Pick out each line in the records that contains the string "https" and copy those lines. Treat uppercase and lowercase as different.
══ Data shown
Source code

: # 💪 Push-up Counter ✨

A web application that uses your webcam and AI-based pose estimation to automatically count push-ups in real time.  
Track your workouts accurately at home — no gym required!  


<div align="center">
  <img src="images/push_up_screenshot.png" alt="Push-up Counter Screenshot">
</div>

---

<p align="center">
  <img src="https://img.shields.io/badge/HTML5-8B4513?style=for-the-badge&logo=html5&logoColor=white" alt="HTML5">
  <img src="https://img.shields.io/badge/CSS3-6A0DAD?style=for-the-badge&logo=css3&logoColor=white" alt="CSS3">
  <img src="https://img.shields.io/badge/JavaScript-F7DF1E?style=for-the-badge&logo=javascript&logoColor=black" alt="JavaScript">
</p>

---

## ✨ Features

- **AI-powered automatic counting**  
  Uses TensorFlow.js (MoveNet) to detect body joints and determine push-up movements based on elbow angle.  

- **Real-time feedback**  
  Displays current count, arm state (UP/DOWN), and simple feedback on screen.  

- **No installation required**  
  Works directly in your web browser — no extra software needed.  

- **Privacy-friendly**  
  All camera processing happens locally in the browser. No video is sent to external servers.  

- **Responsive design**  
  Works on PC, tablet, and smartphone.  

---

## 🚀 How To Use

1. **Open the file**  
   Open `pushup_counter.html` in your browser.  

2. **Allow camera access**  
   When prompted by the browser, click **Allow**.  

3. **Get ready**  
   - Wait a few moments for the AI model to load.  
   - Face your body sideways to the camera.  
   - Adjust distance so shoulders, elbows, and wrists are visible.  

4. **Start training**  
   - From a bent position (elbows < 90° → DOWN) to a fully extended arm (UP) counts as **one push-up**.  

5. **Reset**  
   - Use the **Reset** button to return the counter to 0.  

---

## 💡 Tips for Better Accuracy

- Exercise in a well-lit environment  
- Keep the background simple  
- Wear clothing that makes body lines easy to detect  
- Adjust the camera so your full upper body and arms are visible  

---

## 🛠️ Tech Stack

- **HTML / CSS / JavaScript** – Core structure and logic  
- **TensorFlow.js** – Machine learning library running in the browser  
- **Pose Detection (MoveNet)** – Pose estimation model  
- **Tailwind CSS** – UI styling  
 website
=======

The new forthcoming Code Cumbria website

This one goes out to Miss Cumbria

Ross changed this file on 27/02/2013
════
» Exercise output:
  <img src="https://img.shields.io/badge/HTML5-8B4513?style=for-the-badge&logo=html5&logoColor=white" alt="HTML5">
  <img src="https://img.shields.io/badge/CSS3-6A0DAD?style=for-the-badge&logo=css3&logoColor=white" alt="CSS3">
  <img src="https://img.shields.io/badge/JavaScript-F7DF1E?style=for-the-badge&logo=javascript&logoColor=black" alt="JavaScript">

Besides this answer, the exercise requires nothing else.